• Exercise prompt: Render every line of text in the material below as a numbered list, skipping any blank lines. Leave the pictures out of your answer.

╭─ Exercise inputs

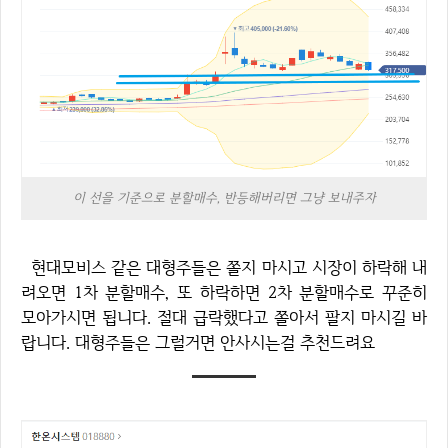
이 선을 기준으로 분할매수, 반등해버리면 그냥 보내주자
현대모비스 같은 대형주들은 쫄지 마시고 시장이 하락해 내
려오면 1차 분할매수, 또 하락하면 2차 분할매수로 꾸준히
모아가시면 됩니다. 절대 급락했다고 쫄아서 팔지 마시길 바
랍니다. 대형주들은 그럴거면 안사시는걸 추천드려요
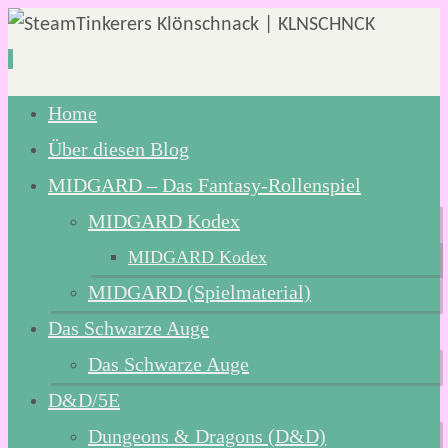
Zum
Home
Inhalt
Über diesen Blog
springen
MIDGARD – Das Fantasy-Rollenspiel
MIDGARD Kodex
MIDGARD Kodex
MIDGARD (Spielmaterial)
Das Schwarze Auge
Das Schwarze Auge
D&D/5E
Dungeons & Dragons (D&D)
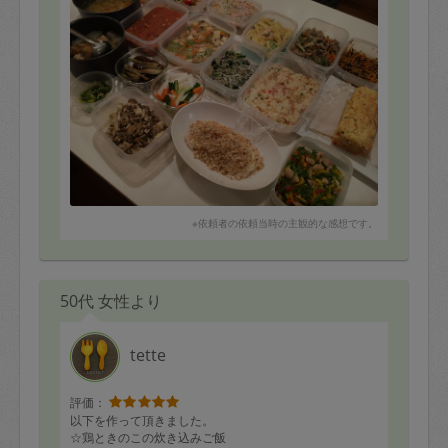
※依頼者の依頼当時の主観的な感想です。
50代 女性より
tette
評価：
以下を作って頂きました。
☆鶏ときのこの炊き込みご飯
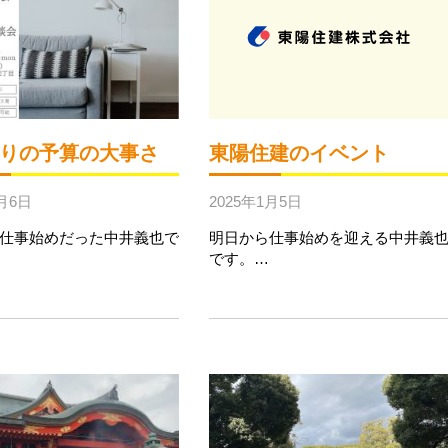
りの予算の大事さ
東陽住建のイベント
1月6日
2025年1月5日
仕事始めだった中井義也で
明日から仕事始めを迎える中井義
です。…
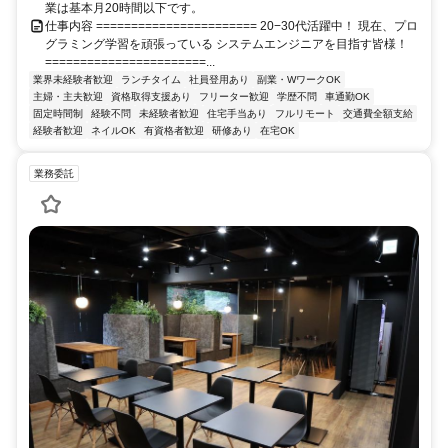
業は基本月20時間以下です。
仕事内容 ======================= 20−30代活躍中！ 現在、プロ
グラミング学習を頑張っている システムエンジニアを目指す皆様！
=======================...
業界未経験者歓迎
ランチタイム
社員登用あり
副業・WワークOK
主婦・主夫歓迎
資格取得支援あり
フリーター歓迎
学歴不問
車通勤OK
固定時間制
経験不問
未経験者歓迎
住宅手当あり
フルリモート
交通費全額支給
経験者歓迎
ネイルOK
有資格者歓迎
研修あり
在宅OK
業務委託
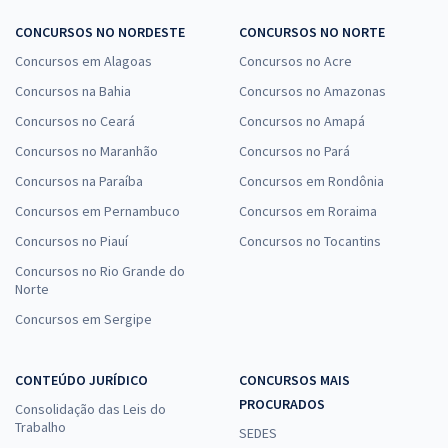
CONCURSOS NO NORDESTE
CONCURSOS NO NORTE
Concursos em Alagoas
Concursos no Acre
Concursos na Bahia
Concursos no Amazonas
Concursos no Ceará
Concursos no Amapá
Concursos no Maranhão
Concursos no Pará
Concursos na Paraíba
Concursos em Rondônia
Concursos em Pernambuco
Concursos em Roraima
Concursos no Piauí
Concursos no Tocantins
Concursos no Rio Grande do
Norte
Concursos em Sergipe
CONTEÚDO JURÍDICO
CONCURSOS MAIS
PROCURADOS
Consolidação das Leis do
Trabalho
SEDES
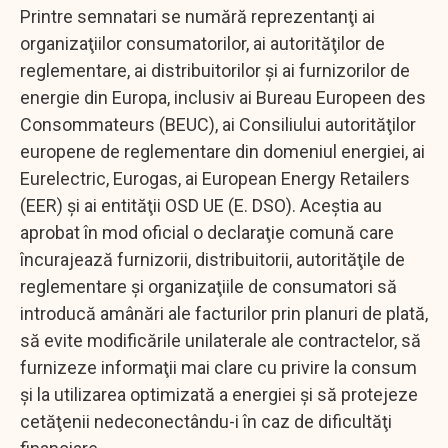
Printre semnatari se numără reprezentanţi ai
organizaţiilor consumatorilor, ai autorităţilor de
reglementare, ai distribuitorilor şi ai furnizorilor de
energie din Europa, inclusiv ai Bureau Europeen des
Consommateurs (BEUC), ai Consiliului autorităţilor
europene de reglementare din domeniul energiei, ai
Eurelectric, Eurogas, ai European Energy Retailers
(EER) şi ai entităţii OSD UE (E. DSO). Aceştia au
aprobat în mod oficial o declaraţie comună care
încurajează furnizorii, distribuitorii, autorităţile de
reglementare şi organizaţiile de consumatori să
introducă amânări ale facturilor prin planuri de plată,
să evite modificările unilaterale ale contractelor, să
furnizeze informaţii mai clare cu privire la consum
şi la utilizarea optimizată a energiei şi să protejeze
cetăţenii nedeconectându-i în caz de dificultăţi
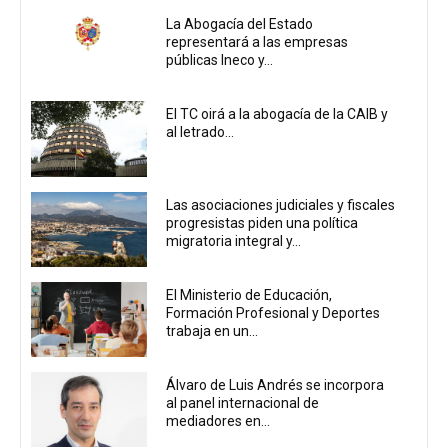
La Abogacía del Estado
representará a las empresas
públicas Ineco y...
El TC oirá a la abogacía de la CAIB y
al letrado...
Las asociaciones judiciales y fiscales
progresistas piden una política
migratoria integral y...
El Ministerio de Educación,
Formación Profesional y Deportes
trabaja en un...
Álvaro de Luis Andrés se incorpora
al panel internacional de
mediadores en...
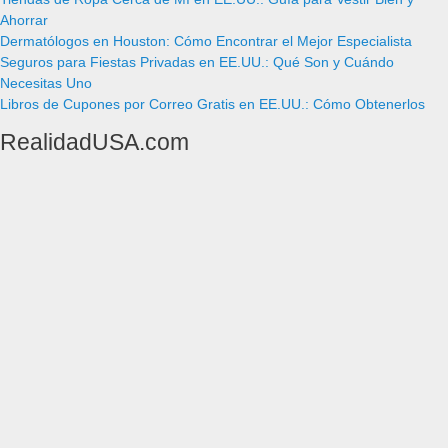
Ahorrar
Dermatólogos en Houston: Cómo Encontrar el Mejor Especialista
Seguros para Fiestas Privadas en EE.UU.: Qué Son y Cuándo
Necesitas Uno
Libros de Cupones por Correo Gratis en EE.UU.: Cómo Obtenerlos
RealidadUSA.com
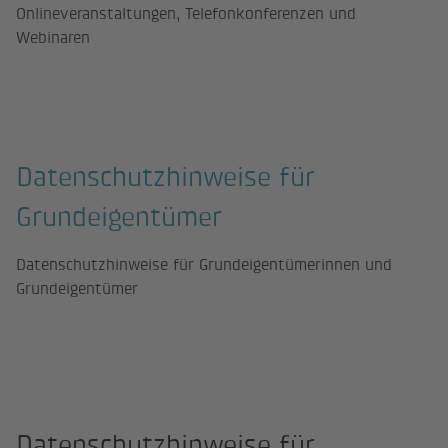
Onlineveranstaltungen, Telefonkonferenzen und
Webinaren
Datenschutzhinweise für
Grundeigentümer
Datenschutzhinweise für Grundeigentümerinnen und
Grundeigentümer
Datenschutzhinweise für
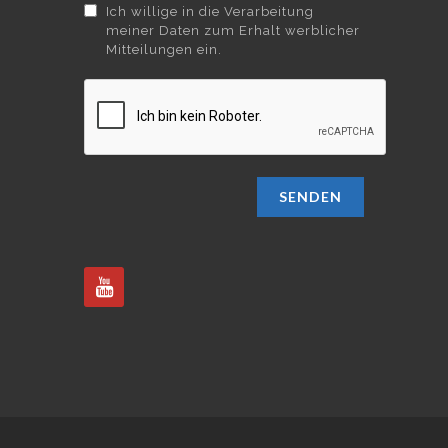
Ich willige in die Verarbeitung
meiner Daten zum Erhalt werblicher
Mitteilungen ein.
SENDEN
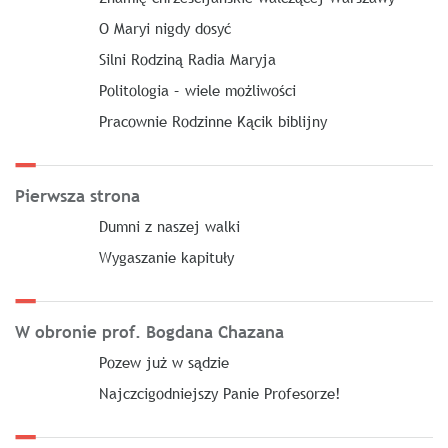
O Maryi nigdy dosyć
Silni Rodziną Radia Maryja
Politologia – wiele możliwości
Pracownie Rodzinne Kącik biblijny
Pierwsza strona
Dumni z naszej walki
Wygaszanie kapituły
W obronie prof. Bogdana Chazana
Pozew już w sądzie
Najczcigodniejszy Panie Profesorze!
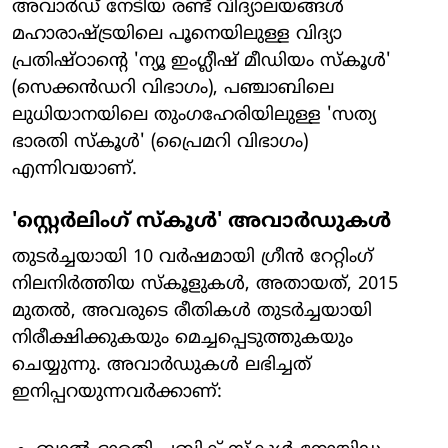
അവാർഡ് നേടിയ രണ്ട് വിദ്യാലയങ്ങൾ
മഹാരാഷ്ട്രയിലെ പൂനെയിലുള്ള വിദ്യാ
പ്രതിഷ്ഠാന്റെ 'ന്യൂ ഇംഗ്ലീഷ് മീഡിയം സ്കൂൾ'
(സെക്കൻഡറി വിഭാഗം), പഞ്ചാബിലെ
ലുധിയാനയിലെ തുംഗഹേരിയിലുള്ള 'സത്യ
ഭാരതി സ്കൂൾ' (പ്രൈമറി വിഭാഗം)
എന്നിവയാണ്.
'സ്റ്റെർലിംഗ് സ്കൂൾ' അവാർഡുകൾ
തുടർച്ചയായി 10 വർഷമായി ഗ്രീൻ റേറ്റിംഗ്
നിലനിർത്തിയ സ്കൂളുകൾ, അതായത്, 2015
മുതൽ, അവരുടെ രീതികൾ തുടർച്ചയായി
നിരീക്ഷിക്കുകയും മെച്ചപ്പെടുത്തുകയും
ചെയ്യുന്നു. അവാർഡുകൾ ലഭിച്ചത്
ഇനിപ്പറയുന്നവർക്കാണ്:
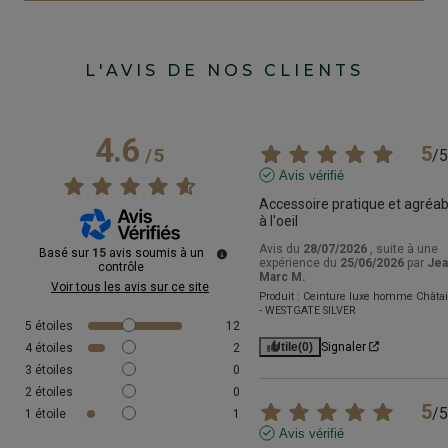
L'AVIS DE NOS CLIENTS
4.6
5
/
5
/
5
Avis vérifié
Accessoire pratique et agréabl
à l'oeil
Avis du
28/07/2026
, suite à une
Basé sur
15
avis soumis à un
expérience du
25/06/2026
par
Jea
contrôle
Marc M.
Voir tous les avis sur ce site
Produit :
Ceinture luxe homme Châta
- WESTGATE SILVER
5
étoiles
12
Utile
(0)
Signaler
4
étoiles
2
3
étoiles
0
2
étoiles
0
5
/
5
1
étoile
1
Avis vérifié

╰─

• Written solution:
1. 이 선을 기준으로 분할매수, 반등해버리면 그냥 보내주자
2. 현대모비스 같은 대형주들은 쫄지 마시고 시장이 하락해 내
3. 려오면 1차 분할매수, 또 하락하면 2차 분할매수로 꾸준히
4. 모아가시면 됩니다. 절대 급락했다고 쫄아서 팔지 마시길 바
5. 랍니다. 대형주들은 그럴거면 안사시는걸 추천드려요
6. Zum
7. Home
8. Inhalt
9. Über diesen Blog
10. springen
11. MIDGARD – Das Fantasy-Rollenspiel
12. MIDGARD Kodex
13. MIDGARD Kodex
14. MIDGARD (Spielmaterial)
15. Das Schwarze Auge
16. Das Schwarze Auge
17. D&D/5E
18. Dungeons & Dragons (D&D)
19. ※依頼者の依頼当時の主観的な感想です。
20. 50代 女性より
21. tette
22. 評価：
23. 以下を作って頂きました。
24. ☆鶏ときのこの炊き込みご飯
25. りの予算の大事さ
26. 東陽住建のイベント
27. 1月6日
28. 2025年1月5日
29. 仕事始めだった中井義也で
30. 明日から仕事始めを迎える中井義
31. です。…
32. 業は基本月20時間以下です。
33. 仕事内容 ======================= 20−30代活躍中！ 現在、プロ
34. グラミング学習を頑張っている システムエンジニアを目指す皆様！
35. =======================...
36. 業界未経験者歓迎
37. ランチタイム
38. 社員登用あり
39. 副業・WワークOK
40. 主婦・主夫歓迎
41. 資格取得支援あり
42. フリーター歓迎
43. 学歴不問
44. 車通勤OK
45. 固定時間制
46. 経験不問
47. 未経験者歓迎
48. 住宅手当あり
49. フルリモート
50. 交通費全額支給
51. 経験者歓迎
52. ネイルOK
53. 有資格者歓迎
54. 研修あり
55. 在宅OK
56. 業務委託
57. CONCURSOS NO NORDESTE
58. CONCURSOS NO NORTE
59. Concursos em Alagoas
60. Concursos no Acre
61. Concursos na Bahia
62. Concursos no Amazonas
63. Concursos no Ceará
64. Concursos no Amapá
65. Concursos no Maranhão
66. Concursos no Pará
67. Concursos na Paraíba
68. Concursos em Rondônia
69. Concursos em Pernambuco
70. Concursos em Roraima
71. Concursos no Piauí
72. Concursos no Tocantins
73. Concursos no Rio Grande do
74. Norte
75. Concursos em Sergipe
76. CONTEÚDO JURÍDICO
77. CONCURSOS MAIS
78. PROCURADOS
79. Consolidação das Leis do
80. Trabalho
81. SEDES
82. Printre semnatari se numără reprezentanţi ai
83. organizaţiilor consumatorilor, ai autorităţilor de
84. reglementare, ai distribuitorilor şi ai furnizorilor de
85. energie din Europa, inclusiv ai Bureau Europeen des
86. Consommateurs (BEUC), ai Consiliului autorităţilor
87. europene de reglementare din domeniul energiei, ai
88. Eurelectric, Eurogas, ai European Energy Retailers
89. (EER) şi ai entităţii OSD UE (E. DSO). Aceştia au
90. aprobat în mod oficial o declaraţie comună care
91. încurajează furnizorii, distribuitorii, autorităţile de
92. reglementare şi organizaţiile de consumatori să
93. introducă amânări ale facturilor prin planuri de plată,
94. să evite modificările unilaterale ale contractelor, să
95. furnizeze informaţii mai clare cu privire la consum
96. şi la utilizarea optimizată a energiei şi să protejeze
97. cetăţenii nedeconectându-i în caz de dificultăţi
98. La Abogacía del Estado
99. representará a las empresas
100. públicas Ineco y...
101. El TC oirá a la abogacía de la CAIB y
102. al letrado...
103. Las asociaciones judiciales y fiscales
104. progresistas piden una política
105. migratoria integral y...
106. El Ministerio de Educación,
107. Formación Profesional y Deportes
108. trabaja en un...
109. Álvaro de Luis Andrés se incorpora
110. al panel internacional de
111. mediadores en...
112. Ahorrar
113. Dermatólogos en Houston: Cómo Encontrar el Mejor Especialista
114. Seguros para Fiestas Privadas en EE.UU.: Qué Son y Cuándo
115. Necesitas Uno
116. Libros de Cupones por Correo Gratis en EE.UU.: Cómo Obtenerlos
117. RealidadUSA.com
118. Onlineveranstaltungen, Telefonkonferenzen und
119. Webinaren
120. Datenschutzhinweise für
121. Grundeigentümer
122. Datenschutzhinweise für Grundeigentümerinnen und
123. Grundeigentümer
124. Datenschutzhinweise für
125. Ich willige in die Verarbeitung
126. meiner Daten zum Erhalt werblicher
127. Mitteilungen ein.
128. SENDEN
129. O Maryi nigdy dosyć
130. Silni Rodziną Radia Maryja
131. Politologia – wiele możliwości
132. Pracownie Rodzinne Kącik biblijny
133. Pierwsza strona
134. Dumni z naszej walki
135. Wygaszanie kapituły
136. W obronie prof. Bogdana Chazana
137. Pozew już w sądzie
138. Najczcigodniejszy Panie Profesorze!
139. അവാർഡ് നേടിയ രണ്ട് വിദ്യാലയങ്ങൾ
140. മഹാരാഷ്ട്രയിലെ പൂനെയിലുള്ള വിദ്യാ
141. പ്രതിഷ്ഠാന്റെ 'ന്യൂ ഇംഗ്ലീഷ് മീഡിയം സ്കൂൾ'
142. (സെക്കൻഡറി വിഭാഗം), പഞ്ചാബിലെ
143. ലുധിയാനയിലെ തുംഗഹേരിയിലുള്ള 'സത്യ
144. ഭാരതി സ്കൂൾ' (പ്രൈമറി വിഭാഗം)
145. എന്നിവയാണ്.
146. 'സ്റ്റെർലിംഗ് സ്കൂൾ' അവാർഡുകൾ
147. തുടർച്ചയായി 10 വർഷമായി ഗ്രീൻ റേറ്റിംഗ്
148. നിലനിർത്തിയ സ്കൂളുകൾ, അതായത്, 2015
149. മുതൽ, അവരുടെ രീതികൾ തുടർച്ചയായി
150. നിരീക്ഷിക്കുകയും മെച്ചപ്പെടുത്തുകയും
151. ചെയ്യുന്നു. അവാർഡുകൾ ലഭിച്ചത്
152. ഇനിപ്പറയുന്നവർക്കാണ്:
153. L'AVIS DE NOS CLIENTS
154. 4.6
155. 5
156. /
157. 5
158. /
159. 5
160. Avis vérifié
161. Accessoire pratique et agréabl
162. à l'oeil
163. Avis du
164. 28/07/2026
165. , suite à une
166. Basé sur
167. 15
168. avis soumis à un
169. expérience du
170. 25/06/2026
171. par
172. Jea
173. contrôle
174. Marc M.
175. Voir tous les avis sur ce site
176. Produit :
177. Ceinture luxe homme Châta
178. - WESTGATE SILVER
179. 5
180. étoiles
181. 12
182. Utile
183. (0)
184. Signaler
185. 4
186. étoiles
187. 2
188. 3
189. étoiles
190. 0
191. 2
192. étoiles
193. 0
194. 5
195. /
196. 5
197. 1
198. étoile
199. 1
200. Avis vérifié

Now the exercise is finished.